Racing to the finish
Webster City woman completes Half Ironman Muncie 70.3
Peterson traveled to Muncie, Indiana last Saturday for the event. The intense race consisted of a 1.2 mile swim, 56 mile bike ride and 13.1 mile run.
Her motivation came from her own personal fitness goals as well as through her boyfriend, Patrick, who complete a Half Ironman last year in Wisconsin. Peterson saw her boyfriend compete and decided to begin training for her own race.
“Competing in a full Ironman has been my lifelong fitness goal since high school. However, all I had ever seen was the world championships in Kona, Hawaii which are on TV. I didn’t think I was good enough to compete,” said Peterson. “Last year my boyfriend completed a Half Ironman in Racine, WI. I saw that there are people of all fitness levels and from all walks of life. It suddenly seemed attainable. We picked my race out on the way home from that event. I competed almost a year to the day after picking the race.”
Peterson, Christian formation director at Asbury United Methodist Church in Webster City, likened her training schedule for the upcoming event to holding a part-time job.
“In order to achieve this goal I had to treat my training time like a meeting I would have for work, which meant saying no to a lot of other things,” Peterson said.
She spent long hours swimming laps, biking across the county and running the trails around Webster City.
“I had to start from scratch on swimming and biking. And even running, which I have a background in, was starting from a lower level than I would have preferred,” Peterson said. “I generally trained two disciplines a day.”
As many athletes do, Peterson had some physical setbacks to overcome along her intense training regimen. Peterson had knee surgery in December for an injury she sustained in August of 2016. As she was unable to run during her recovery, she spent rehab time in the pool and discovered a love for swimming.

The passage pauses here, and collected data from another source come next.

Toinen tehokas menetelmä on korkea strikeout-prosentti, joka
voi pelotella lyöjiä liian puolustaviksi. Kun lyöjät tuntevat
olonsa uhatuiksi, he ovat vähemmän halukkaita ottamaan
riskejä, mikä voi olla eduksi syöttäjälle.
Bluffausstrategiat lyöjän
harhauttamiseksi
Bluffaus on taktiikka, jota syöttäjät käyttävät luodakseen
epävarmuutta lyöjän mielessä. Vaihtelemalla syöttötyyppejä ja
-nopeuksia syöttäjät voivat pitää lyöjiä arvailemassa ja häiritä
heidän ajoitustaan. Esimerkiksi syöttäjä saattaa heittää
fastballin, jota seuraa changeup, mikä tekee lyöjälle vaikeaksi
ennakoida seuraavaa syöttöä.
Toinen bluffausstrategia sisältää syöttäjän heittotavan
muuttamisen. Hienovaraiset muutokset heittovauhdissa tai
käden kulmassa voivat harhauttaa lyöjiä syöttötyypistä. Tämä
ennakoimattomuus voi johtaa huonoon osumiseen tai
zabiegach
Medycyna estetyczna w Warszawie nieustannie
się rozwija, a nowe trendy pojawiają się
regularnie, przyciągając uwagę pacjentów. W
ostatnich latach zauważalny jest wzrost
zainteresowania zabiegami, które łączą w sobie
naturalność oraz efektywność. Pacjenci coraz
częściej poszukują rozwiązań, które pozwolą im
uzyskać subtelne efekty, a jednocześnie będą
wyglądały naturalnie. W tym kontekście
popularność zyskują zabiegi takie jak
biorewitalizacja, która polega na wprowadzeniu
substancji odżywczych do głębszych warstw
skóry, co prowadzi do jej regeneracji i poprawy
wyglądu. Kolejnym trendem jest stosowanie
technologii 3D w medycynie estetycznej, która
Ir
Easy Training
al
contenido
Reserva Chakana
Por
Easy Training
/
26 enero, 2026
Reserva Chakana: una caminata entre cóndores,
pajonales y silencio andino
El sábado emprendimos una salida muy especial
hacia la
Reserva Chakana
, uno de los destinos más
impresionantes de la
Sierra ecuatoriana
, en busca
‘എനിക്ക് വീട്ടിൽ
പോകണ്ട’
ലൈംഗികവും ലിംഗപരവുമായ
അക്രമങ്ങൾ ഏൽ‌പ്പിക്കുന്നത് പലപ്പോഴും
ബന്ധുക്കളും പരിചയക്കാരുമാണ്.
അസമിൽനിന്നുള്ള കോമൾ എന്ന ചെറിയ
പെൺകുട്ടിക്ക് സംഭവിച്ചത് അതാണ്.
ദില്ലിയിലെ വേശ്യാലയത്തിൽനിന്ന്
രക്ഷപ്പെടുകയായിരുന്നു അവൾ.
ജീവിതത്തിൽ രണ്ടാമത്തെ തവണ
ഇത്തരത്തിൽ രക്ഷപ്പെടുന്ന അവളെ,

According to Peterson, there were a lot of highs and lows throughout race preparations.
“Some of the highs were learning some new skills, finding a training method that was easy on my body and getting to interact with others from around the country who were training for the same race,” said Peterson. “Some of the lows were it was hard to find the time to train sometimes.”
Other highs she noted were:
• Having the best bike ride of her life time wise
• Her parents and boyfriend supporting her by attending her race
• Visiting with other athletes who competed
• Crossing the finish line even though not everything during the race went as she had planned
• Earning the title of Ironman
Peterson practiced for the swim portion of the race at the pool and in open water. She noted the difference in training in the pool versus the unpredictable open waters.
“It was a really physical swim. I thought I was the only who thought that because I have not done a lot of open water swims,” said Peterson. “But looking at comments from others who raced I see that I was not the only one who thought so. That many people taking off at one time creates a lot of chaos.”
During her time spent on two wheels, Peterson was able to stay upright during training. Unfortunately, she had her first crash during the race.
“Thankfully I went down in the grass for the most part, though I did take out a table at the aid station on the way down,” Peterson said. “I think going down in the grass is what allowed me to continue. I am scraped and bruised a bit. And it did a number on my lower back.”
Her fall during the cycling portion of the race made it harder to endure the running portion.
“My lower back tightening up as a result of my bike crash made my run difficult. I did more walking than running which was definitely not a part of my plan,” Peterson said. “I was starting to get frustrated with that and then I realized I had two choices I could sulk and hate the last part of the race. Or I could choose to enjoy every minute of the race and be thankful that I was able to finish the race. I chose the second option.”
Although the strain on her back made the run more difficult, Peterson chose to finish the Half Ironman with a positive attitude.
“I am so thankful that I decided to enjoy the race when I hit the run instead of letting it make me upset,” said Peterson. “I worked hard and put in to many hours to not enjoy this accomplishment for what it is.”
With the Half Ironman Muncie 70.3 under her belt, Peterson has plans to continue training for races in the future.
“I can’t wait to tackle another 70.3! Not sure if I am ready to take on the 140.6 just yet,” said Peterson.
Her advice for readers who are thinking about competing in a major race of their own:
“If you want to try it, go for it. Don’t wait for the perfect time because there is no perfect time,” Peterson said. “But know that it is a huge time commitment. There were weeks that my training time was the equivalent of hours of a part-time job. Find a good training plan and a great support system.”